Brano di lettura →
I team di Medici Senza Frontiere (MSF) stanno lavorando giorno e notte a una risposta d’emergenza su larga scala all’epidemia di Ebola nell’est della Repubblica Democratica del Congo (RDC) in quella che è una “corsa contro il tempo”.
L’intervento si svolge in stretta collaborazione con le autorità sanitarie congolesi e con altri partner, inclusa l’Organizzazione Mondiale della Sanità (OMS). “La sfida oggi è riuscire a curare i pazienti malati da Ebola, riuscire a tracciare i loro contatti e allo stesso tempo riuscire a garantire i servizi essenziali e l’accesso alle cure per altre malattie come la malaria, il colera e l’HIV”, afferma Valeria Greppi, capo progetto di MSF a Goma. MSF sta dispiegando personale medico e logistico con ampia esperienza nel trattamento delle febbri emorragiche virali.
Solo nella provincia dell’Ituri, epicentro dell’attuale focolaio, circa 50 operatori internazionali arriveranno prossimamente nelle aree colpite per lavorare insieme a circa 480 professionisti assunti localmente. Parallelamente, forniture e attrezzature mediche essenziali vengono inviate nelle province interessate da Kinshasa e dal centro logistico di MSF a Kampala, in Uganda. Nell’Ituri, 3.000 dispositivi di protezione individuale (DPI) sono arrivati a Bunia il 19 maggio, mentre altri 60.000 kit provenienti dall’Europa dovrebbero arrivare entro la fine della prossima settimana. I team di MSF stanno inoltre lavorando all’installazione e alla riabilitazione dei Centri di Trattamento Ebola (CTE).
A Mongbwalu, nella provincia dell’Ituri, dove è stato segnalato il primo gruppo di casi sospetti, MSF aprirà un centro di trattamento in collaborazione con il ministero della salute. A Goma, capitale del Kivu Nord, l’organizzazione sta attualmente ristrutturando un CTE nella località di Munigi. Il centro avrà una capacità di 80 posti letto destinati sia ai pazienti sospetti sia ai casi confermati, e il suo utilizzo verrà adattato all’evoluzione dell’epidemia.

Righe di dati →

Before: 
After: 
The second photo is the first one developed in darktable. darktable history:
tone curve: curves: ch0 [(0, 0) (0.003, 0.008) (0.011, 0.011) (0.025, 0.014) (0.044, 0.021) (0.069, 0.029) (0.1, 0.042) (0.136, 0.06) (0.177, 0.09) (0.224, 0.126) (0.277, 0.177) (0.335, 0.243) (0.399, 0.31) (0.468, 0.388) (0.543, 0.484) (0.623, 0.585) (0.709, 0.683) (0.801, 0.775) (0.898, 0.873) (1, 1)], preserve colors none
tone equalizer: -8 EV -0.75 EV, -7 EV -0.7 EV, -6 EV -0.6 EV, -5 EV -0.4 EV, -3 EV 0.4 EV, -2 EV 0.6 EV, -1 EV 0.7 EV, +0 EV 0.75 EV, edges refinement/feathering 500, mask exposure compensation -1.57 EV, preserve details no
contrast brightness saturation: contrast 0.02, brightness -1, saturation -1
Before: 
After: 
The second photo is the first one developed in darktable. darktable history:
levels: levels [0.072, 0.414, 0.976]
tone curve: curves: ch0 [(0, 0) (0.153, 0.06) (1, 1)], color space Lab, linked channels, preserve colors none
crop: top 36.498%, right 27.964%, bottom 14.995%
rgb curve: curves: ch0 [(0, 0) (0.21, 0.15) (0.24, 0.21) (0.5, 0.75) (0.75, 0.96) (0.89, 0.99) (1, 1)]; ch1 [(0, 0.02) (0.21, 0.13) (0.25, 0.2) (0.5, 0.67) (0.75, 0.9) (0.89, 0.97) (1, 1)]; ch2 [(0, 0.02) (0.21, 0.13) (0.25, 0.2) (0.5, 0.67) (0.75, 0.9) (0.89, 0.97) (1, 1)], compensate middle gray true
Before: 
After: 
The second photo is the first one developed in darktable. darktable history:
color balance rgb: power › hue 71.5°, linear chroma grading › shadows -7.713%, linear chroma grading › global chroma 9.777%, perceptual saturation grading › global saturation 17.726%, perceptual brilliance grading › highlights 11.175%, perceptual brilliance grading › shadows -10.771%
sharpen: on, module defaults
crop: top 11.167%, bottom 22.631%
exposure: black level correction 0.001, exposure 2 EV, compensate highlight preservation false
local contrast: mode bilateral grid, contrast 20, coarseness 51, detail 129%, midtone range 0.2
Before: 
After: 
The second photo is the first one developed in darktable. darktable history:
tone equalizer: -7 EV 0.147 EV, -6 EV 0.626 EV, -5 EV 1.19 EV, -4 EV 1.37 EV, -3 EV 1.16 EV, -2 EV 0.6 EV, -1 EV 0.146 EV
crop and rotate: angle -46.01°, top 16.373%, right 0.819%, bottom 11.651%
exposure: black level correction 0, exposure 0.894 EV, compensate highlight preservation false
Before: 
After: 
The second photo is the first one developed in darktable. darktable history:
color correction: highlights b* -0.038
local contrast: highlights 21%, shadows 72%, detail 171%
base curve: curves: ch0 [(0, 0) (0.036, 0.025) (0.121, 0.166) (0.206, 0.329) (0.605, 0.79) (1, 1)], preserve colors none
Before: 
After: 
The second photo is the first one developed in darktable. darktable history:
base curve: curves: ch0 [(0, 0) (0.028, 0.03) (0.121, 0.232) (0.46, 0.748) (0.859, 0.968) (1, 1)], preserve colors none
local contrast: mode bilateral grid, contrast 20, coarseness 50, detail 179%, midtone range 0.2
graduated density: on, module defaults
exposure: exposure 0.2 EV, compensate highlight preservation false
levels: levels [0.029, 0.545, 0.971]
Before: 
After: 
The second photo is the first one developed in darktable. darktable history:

Compito assegnato A → Elenca le malattie diverse dall'Ebola che il brano sull'epidemia di Ebola nomina tra quelle per cui vanno garantiti servizi e cure.
Compito assegnato B → Scrivi il seguito del brano sull'epidemia di Ebola, cominciando dopo la sua ultima frase.
Per svolgere il lavoro le righe di dati non servono.

Spazio risposta A → La malaria, il colera e l'HIV.

Spazio risposta B →
Sempre nel Kivu Nord, MSF sta allestendo una sala di isolamento presso l’ospedale di Kyeshero, struttura che l’organizzazione già supporta nei settori della pediatria, della nutrizione e dell’isolamento. MSF ha inoltre contribuito al rafforzamento delle misure di isolamento e alla formazione del personale sanitario dell’ospedale nella gestione dei casi di Ebola. “La priorità è definire il percorso del paziente e ripristinare le strutture utilizzate durante l’ultima epidemia” afferma Max-Yvon Bangui, vicecoordinatore medico di MSF nel Kivu Nord.
Ebola: autorità Congo, oltre 900 i casi sospetti
Le autorità congolesi riferiscono che i casi sospetti di Ebola hanno ormai superato quota 900 nell’epidemia in corso nella parte orientale del Paese. Il ministero della Comunicazione congolese, in un post pubblicato sul social X, ha reso noto che i casi sospetti sono 904 e i decessi sospetti 119.
Le autorità avevano precedentemente annunciato oltre 700 casi sospetti di Ebola e più di 170 decessi sospetti, per lo più nella provincia di Ituri, dove si concentra l’epidemia. L’Organizzazione Mondiale della Sanità (Oms) ha dichiarato che l’epidemia rappresenta ora un rischio “molto elevato” per il Congo, ma che il rischio di diffusione della malattia a livello globale rimane basso.